What is needed: With the pictures set aside, reproduce each entry precisely as it reads.
*** Task data ***
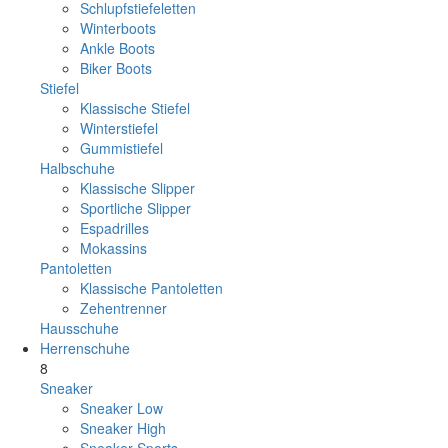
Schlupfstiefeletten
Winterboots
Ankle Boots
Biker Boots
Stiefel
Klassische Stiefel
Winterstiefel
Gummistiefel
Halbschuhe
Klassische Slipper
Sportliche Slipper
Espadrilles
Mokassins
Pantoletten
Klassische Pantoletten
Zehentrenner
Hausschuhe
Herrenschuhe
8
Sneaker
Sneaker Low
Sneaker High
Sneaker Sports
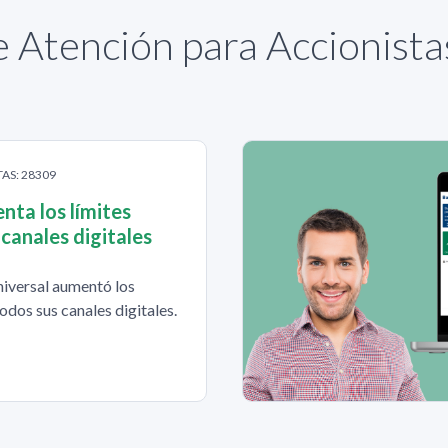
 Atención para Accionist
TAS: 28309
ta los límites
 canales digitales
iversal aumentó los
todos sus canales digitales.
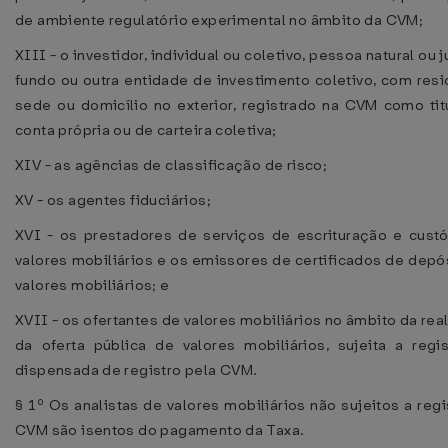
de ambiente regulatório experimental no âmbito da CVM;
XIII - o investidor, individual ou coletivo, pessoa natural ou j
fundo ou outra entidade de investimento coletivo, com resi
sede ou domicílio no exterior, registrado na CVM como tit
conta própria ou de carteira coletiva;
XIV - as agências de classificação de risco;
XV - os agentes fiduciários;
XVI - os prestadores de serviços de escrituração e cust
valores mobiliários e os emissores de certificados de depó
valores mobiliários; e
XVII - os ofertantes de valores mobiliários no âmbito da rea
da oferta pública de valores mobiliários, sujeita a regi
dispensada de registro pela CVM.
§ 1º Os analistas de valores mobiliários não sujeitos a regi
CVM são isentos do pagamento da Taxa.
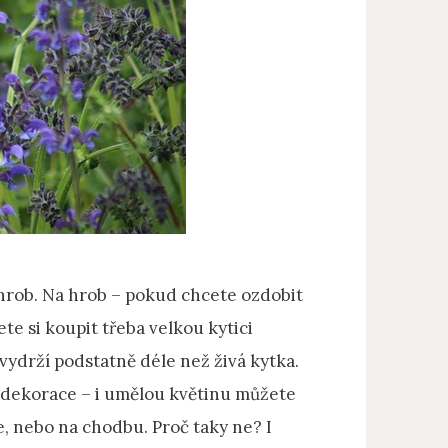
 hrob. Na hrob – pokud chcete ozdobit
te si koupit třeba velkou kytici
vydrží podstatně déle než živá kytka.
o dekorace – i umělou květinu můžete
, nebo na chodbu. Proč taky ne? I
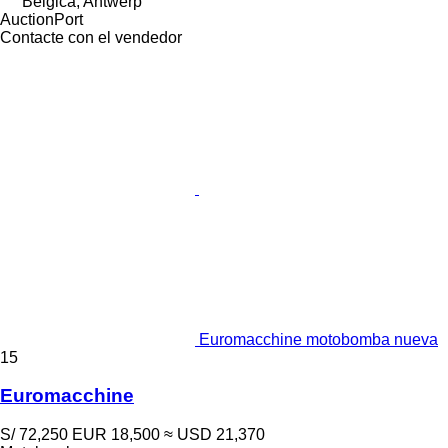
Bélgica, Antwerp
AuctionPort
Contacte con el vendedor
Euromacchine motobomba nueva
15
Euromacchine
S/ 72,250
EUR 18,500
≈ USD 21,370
*** End of Task data ***
Response to the task:
Schlupfstiefeletten
Winterboots
Ankle Boots
Biker Boots
Stiefel
Klassische Stiefel
Winterstiefel
Gummistiefel
Halbschuhe
Klassische Slipper
Sportliche Slipper
Espadrilles
Mokassins
Pantoletten
Klassische Pantoletten
Zehentrenner
Hausschuhe
Herrenschuhe
8
Sneaker
Sneaker Low
Sneaker High
Sneaker Sports
 Atención para Accionist
TAS: 28309
ta los límites
 canales digitales
iversal aumentó los
todos sus canales digitales.
de ambiente regulatório experimental no âmbito da CVM;
XIII - o investidor, individual ou coletivo, pessoa natural ou j
fundo ou outra entidade de investimento coletivo, com resi
sede ou domicílio no exterior, registrado na CVM como tit
conta própria ou de carteira coletiva;
XIV - as agências de classificação de risco;
XV - os agentes fiduciários;
XVI - os prestadores de serviços de escrituração e cust
valores mobiliários e os emissores de certificados de depó
valores mobiliários; e
XVII - os ofertantes de valores mobiliários no âmbito da rea
da oferta pública de valores mobiliários, sujeita a regi
dispensada de registro pela CVM.
§ 1º Os analistas de valores mobiliários não sujeitos a regi
CVM são isentos do pagamento da Taxa.
 hrob. Na hrob – pokud chcete ozdobit
te si koupit třeba velkou kytici
vydrží podstatně déle než živá kytka.
o dekorace – i umělou květinu můžete
, nebo na chodbu. Proč taky ne? I
Bélgica, Antwerp
AuctionPort
Contacte con el vendedor
Euromacchine motobomba nueva
15
Euromacchine
S/ 72,250
EUR 18,500
≈ USD 21,370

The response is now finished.